The Dunbar Branch Library

The Paul Laurence Dunbar Library operated as an Indianapolis Public Library Branch from 1922 to 1967 within John Hope School #26. Lillian Haydon Childress Hall was an educated African-American woman who attended college in Kentucky, and afterwards was the first African-American to graduate from her library school. She acted as the first branch manager for the Dunbar Library. Paul Laurence Dunbar was an internationally recognized African-American poet and novelist during the late 1800s. He used both standard English and “African-American dialect” in his works, despite his distaste for the belief at the time that African-American writers should only write in “their dialect”. His writing would go on to inspire many other African-American writers, including the great Maya Angelou.
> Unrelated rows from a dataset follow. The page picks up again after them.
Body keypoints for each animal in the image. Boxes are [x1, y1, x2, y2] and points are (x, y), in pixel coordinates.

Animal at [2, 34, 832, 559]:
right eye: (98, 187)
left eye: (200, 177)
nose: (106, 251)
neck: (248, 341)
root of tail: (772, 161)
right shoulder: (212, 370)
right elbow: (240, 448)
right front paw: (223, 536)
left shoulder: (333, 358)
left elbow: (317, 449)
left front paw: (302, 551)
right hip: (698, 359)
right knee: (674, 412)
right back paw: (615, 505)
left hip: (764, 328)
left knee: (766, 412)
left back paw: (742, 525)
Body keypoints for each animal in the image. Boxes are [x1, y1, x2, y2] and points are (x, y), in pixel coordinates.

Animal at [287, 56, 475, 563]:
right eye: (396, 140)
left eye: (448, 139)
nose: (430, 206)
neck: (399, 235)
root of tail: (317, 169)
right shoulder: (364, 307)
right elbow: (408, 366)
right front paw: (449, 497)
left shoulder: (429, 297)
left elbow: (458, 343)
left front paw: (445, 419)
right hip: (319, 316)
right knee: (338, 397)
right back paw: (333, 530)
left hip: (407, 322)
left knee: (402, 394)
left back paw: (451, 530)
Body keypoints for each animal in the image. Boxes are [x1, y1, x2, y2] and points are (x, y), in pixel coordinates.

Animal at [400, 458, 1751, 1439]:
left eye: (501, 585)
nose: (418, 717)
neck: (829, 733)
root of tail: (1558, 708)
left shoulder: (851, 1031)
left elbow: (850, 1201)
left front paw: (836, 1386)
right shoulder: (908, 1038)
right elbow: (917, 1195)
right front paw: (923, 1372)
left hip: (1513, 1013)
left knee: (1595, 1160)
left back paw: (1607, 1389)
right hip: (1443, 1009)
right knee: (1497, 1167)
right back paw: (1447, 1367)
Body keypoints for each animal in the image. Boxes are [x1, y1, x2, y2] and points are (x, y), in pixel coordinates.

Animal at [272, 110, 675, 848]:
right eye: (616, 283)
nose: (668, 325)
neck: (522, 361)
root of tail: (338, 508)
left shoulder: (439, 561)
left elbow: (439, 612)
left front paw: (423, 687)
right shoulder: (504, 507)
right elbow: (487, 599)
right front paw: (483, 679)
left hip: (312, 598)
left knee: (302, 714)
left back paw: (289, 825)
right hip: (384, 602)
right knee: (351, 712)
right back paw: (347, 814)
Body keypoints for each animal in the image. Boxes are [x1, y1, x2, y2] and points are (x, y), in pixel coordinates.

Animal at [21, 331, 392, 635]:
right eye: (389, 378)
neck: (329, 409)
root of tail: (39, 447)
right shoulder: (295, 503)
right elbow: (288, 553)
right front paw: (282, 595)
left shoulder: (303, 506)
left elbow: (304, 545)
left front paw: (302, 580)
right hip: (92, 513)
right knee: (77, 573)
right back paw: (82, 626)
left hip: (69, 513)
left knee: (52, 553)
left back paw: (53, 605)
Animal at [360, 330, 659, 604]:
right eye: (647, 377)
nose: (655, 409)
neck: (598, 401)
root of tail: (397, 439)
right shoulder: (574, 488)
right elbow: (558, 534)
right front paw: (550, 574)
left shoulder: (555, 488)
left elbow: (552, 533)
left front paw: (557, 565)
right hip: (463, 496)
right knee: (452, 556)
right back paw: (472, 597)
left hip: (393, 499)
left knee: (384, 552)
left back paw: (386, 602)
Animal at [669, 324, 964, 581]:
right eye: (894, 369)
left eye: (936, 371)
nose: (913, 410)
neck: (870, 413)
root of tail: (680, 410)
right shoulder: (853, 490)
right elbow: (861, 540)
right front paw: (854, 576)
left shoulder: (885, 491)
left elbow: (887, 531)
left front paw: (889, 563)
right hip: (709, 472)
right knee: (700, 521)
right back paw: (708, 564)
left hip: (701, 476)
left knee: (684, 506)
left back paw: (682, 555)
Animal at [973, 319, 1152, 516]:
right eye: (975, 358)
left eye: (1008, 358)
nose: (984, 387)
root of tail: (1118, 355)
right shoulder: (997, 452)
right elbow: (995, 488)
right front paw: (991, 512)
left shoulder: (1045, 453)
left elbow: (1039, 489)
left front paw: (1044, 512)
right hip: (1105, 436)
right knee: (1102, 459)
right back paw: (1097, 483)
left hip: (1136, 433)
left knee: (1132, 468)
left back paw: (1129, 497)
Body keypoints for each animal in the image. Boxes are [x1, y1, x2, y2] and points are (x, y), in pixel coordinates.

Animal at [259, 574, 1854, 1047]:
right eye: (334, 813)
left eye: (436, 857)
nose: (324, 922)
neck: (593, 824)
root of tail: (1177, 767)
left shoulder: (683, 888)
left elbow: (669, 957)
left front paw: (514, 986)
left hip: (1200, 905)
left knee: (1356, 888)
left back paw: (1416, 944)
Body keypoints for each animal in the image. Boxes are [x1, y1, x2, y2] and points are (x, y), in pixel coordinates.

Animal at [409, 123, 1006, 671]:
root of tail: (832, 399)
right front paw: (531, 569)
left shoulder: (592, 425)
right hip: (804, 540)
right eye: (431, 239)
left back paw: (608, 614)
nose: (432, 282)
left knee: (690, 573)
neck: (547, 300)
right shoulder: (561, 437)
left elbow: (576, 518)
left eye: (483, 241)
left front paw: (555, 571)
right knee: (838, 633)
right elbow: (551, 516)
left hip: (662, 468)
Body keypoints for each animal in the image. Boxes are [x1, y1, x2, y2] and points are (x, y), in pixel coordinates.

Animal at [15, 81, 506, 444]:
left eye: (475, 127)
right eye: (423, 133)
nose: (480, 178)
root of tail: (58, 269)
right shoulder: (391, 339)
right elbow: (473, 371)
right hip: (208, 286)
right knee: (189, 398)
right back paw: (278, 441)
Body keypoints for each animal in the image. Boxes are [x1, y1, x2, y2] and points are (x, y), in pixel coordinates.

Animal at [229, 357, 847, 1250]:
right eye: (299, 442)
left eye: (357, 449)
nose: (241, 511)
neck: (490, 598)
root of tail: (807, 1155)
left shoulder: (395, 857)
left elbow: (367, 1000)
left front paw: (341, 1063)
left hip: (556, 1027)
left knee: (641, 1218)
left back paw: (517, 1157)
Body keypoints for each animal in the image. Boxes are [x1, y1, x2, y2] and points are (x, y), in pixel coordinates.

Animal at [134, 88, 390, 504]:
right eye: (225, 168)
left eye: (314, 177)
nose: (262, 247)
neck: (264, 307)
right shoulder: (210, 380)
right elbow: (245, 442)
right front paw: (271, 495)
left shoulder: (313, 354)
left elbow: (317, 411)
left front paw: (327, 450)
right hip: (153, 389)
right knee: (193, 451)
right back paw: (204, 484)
In its time, the Dunbar Library attracted many great minds from the African-American community, having many experienced librarians as branch managers, and having received visits from influential African-American writers. It’s no wonder, considering that this was the first Indianapolis Library branch in a predominantly African-American neighborhood, within a predominantly African-American school. It was a step forward in education for African-American students that intellectuals wanted to support and celebrate.

In 1967, the Dunbar Library closed as a branch of Indianapolis Public Libraries, but remained the John Hope School library for many years. Today, the old library is now the Oaks Academy band room. However, there are plans to create a memorial to the building’s history as a school, a library, and as a cultural touchstone of the Monon 16 neighborhood.